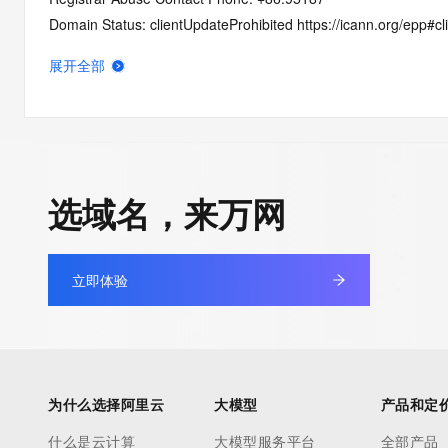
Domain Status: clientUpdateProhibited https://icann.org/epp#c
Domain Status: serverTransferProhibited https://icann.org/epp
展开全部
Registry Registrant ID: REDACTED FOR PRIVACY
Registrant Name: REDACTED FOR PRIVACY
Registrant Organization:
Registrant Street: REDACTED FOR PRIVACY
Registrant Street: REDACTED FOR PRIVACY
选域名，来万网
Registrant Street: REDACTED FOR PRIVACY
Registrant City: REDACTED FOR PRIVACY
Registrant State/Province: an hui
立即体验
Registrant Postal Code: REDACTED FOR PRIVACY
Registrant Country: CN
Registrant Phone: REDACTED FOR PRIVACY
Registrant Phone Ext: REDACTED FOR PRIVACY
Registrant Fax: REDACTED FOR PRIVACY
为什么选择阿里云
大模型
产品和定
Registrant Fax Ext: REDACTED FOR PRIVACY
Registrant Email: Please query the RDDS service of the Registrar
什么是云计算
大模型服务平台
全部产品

□ □ □ □ □

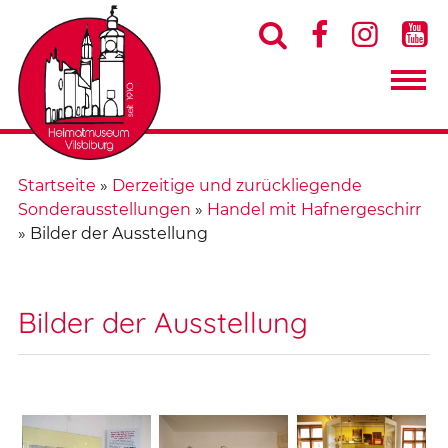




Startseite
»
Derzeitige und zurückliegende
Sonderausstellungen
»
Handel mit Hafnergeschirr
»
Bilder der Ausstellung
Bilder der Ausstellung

□ □ □ □ □

▶ [TAREA A REALIZAR] Vuelve a escribir sin ningún cambio las líneas del material que van desde la que contiene "Domain Status: clientUpdateProhibited" hasta la que contiene "Registrant Fax Ext: REDACTED FOR PRIVACY", ambas incluidas.

▶ [RESPUESTA]
Domain Status: clientUpdateProhibited https://icann.org/epp#c
Domain Status: serverTransferProhibited https://icann.org/epp
展开全部
Registry Registrant ID: REDACTED FOR PRIVACY
Registrant Name: REDACTED FOR PRIVACY
Registrant Organization:
Registrant Street: REDACTED FOR PRIVACY
Registrant Street: REDACTED FOR PRIVACY
选域名，来万网
Registrant Street: REDACTED FOR PRIVACY
Registrant City: REDACTED FOR PRIVACY
Registrant State/Province: an hui
立即体验
Registrant Postal Code: REDACTED FOR PRIVACY
Registrant Country: CN
Registrant Phone: REDACTED FOR PRIVACY
Registrant Phone Ext: REDACTED FOR PRIVACY
Registrant Fax: REDACTED FOR PRIVACY
为什么选择阿里云
大模型
产品和定
Registrant Fax Ext: REDACTED FOR PRIVACY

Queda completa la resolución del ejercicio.